3. Respectful Rate Limiting

import asyncio, random

async def human_delay(min_s=1.5, max_s=4.0):
    """Mimics human reading time between requests."""
    await asyncio.sleep(random.uniform(min_s, max_s))

# For heavier sites, add jitter based on page complexity
async def adaptive_delay(page_text_len: int):
    base = 1.5 + (page_text_len / 10000)  # longer pages = longer "read" time
    await asyncio.sleep(min(base, 5.0))

Real-World Results

On a B2B directory scraping project:

  • 2.4 million records extracted over 6 days
  • 99.2% success rate with checkpoint/resume
  • $47 total proxy cost for the full run
  • Zero manual intervention after initial launch
  • Client had been paying a data vendor $800/month for a fraction of this data

When to Use Agentic vs Traditional

ScenarioBest Approach
Static HTML, stable structureTraditional (BeautifulSoup)
JavaScript-heavy, stable structurePlaywright + selectors
Frequently changing layoutAgentic (LLM extraction)
Millions of records, long-runningAgentic + checkpointing
Novel pages, unknown structureAgentic (only option)

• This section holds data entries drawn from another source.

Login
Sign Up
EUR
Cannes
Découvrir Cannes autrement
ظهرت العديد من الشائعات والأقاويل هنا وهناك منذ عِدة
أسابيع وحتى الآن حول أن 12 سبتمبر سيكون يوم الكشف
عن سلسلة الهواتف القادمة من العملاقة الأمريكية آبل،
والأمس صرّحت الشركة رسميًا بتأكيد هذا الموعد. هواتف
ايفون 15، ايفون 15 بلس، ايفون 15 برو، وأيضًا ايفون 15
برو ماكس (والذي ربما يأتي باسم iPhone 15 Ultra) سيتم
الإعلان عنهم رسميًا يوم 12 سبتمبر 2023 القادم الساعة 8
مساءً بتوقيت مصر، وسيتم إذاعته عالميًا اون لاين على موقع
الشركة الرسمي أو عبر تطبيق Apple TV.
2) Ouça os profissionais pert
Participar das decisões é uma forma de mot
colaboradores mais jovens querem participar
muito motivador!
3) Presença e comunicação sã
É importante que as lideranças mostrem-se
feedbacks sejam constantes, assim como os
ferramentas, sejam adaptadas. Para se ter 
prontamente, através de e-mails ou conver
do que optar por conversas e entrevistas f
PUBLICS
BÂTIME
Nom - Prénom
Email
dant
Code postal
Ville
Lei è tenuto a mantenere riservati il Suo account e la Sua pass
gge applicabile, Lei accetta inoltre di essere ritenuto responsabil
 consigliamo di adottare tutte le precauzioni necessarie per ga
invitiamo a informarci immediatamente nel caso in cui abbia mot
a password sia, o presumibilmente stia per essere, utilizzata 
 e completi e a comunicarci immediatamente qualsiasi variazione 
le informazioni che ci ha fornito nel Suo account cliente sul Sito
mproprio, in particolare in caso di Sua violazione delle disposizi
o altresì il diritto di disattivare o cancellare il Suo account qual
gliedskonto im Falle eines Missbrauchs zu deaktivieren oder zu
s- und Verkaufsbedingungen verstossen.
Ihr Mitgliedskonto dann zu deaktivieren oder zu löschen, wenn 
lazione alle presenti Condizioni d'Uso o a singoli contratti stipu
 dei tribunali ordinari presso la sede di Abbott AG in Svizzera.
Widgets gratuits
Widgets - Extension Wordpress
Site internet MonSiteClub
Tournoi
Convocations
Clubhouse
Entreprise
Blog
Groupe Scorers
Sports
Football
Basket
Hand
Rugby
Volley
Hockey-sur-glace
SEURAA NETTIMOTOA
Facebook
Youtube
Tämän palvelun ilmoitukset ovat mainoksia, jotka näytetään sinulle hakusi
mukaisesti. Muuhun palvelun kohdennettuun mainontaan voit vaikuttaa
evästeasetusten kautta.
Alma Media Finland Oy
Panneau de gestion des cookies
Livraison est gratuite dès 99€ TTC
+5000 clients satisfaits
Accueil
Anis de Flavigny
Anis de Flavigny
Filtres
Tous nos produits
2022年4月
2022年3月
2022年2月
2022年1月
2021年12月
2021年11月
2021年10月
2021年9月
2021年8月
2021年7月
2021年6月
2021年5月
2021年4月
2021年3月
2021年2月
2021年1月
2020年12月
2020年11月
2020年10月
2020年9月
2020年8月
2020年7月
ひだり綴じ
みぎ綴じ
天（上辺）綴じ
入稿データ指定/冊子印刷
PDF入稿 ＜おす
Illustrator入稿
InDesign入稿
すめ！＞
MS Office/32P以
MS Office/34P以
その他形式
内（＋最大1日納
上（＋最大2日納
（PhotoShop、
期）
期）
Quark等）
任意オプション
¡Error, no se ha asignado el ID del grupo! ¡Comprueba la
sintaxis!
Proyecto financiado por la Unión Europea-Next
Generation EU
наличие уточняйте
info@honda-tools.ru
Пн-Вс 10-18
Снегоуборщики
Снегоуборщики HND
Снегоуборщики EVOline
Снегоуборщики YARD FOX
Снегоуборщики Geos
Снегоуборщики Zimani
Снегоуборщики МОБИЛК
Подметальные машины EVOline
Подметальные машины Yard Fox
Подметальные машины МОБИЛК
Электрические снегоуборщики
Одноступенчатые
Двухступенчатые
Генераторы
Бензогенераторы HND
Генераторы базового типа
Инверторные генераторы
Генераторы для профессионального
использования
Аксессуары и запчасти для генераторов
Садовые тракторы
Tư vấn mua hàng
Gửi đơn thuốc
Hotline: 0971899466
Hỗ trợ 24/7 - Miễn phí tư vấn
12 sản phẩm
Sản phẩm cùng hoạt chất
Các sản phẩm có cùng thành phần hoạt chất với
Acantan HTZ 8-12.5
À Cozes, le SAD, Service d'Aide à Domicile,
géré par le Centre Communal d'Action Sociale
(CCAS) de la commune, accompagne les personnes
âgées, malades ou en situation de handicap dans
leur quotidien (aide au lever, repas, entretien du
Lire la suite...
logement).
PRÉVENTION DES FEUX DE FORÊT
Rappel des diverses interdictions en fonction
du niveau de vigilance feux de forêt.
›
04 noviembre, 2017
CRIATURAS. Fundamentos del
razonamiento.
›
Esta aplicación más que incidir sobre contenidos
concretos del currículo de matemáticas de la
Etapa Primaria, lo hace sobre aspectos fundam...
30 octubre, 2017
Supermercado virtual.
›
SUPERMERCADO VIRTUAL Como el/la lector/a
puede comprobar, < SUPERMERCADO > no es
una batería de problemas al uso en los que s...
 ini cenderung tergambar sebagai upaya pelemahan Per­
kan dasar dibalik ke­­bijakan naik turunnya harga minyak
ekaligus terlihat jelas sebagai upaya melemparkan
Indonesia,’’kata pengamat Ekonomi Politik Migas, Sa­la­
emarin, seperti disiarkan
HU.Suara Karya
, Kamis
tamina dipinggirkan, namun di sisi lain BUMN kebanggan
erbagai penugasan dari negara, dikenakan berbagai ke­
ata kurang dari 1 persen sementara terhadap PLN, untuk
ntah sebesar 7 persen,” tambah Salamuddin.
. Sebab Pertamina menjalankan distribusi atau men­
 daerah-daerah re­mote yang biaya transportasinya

Frequently Asked Questions

Is web scraping legal?

Legality varies by jurisdiction and the site's Terms of Service. Always check robots.txt, respect rate limits, and only collect publicly available data. I build scrapers that target publicly accessible data and are designed to avoid overloading target servers.

Which LLM works best for extraction?

Claude 3.5 Sonnet for accuracy-critical extraction. GPT-4o-mini for high-volume cost efficiency. For structured extraction with a clear Pydantic schema, both perform similarly — the schema does most of the work.

How do you handle CAPTCHAs?

For human-solvable CAPTCHAs I use 2captcha or anti-captcha API integrations. For Cloudflare Turnstile, undetected-chromedriver + proper browser fingerprinting handles most cases. Some targets are simply not worth the engineering effort.

Can this run on a cheap VPS?

Yes. Small jobs run fine on a $6/month VPS. For large distributed scrapes I use Celery + Redis for task queuing, with multiple workers spread across different IP ranges.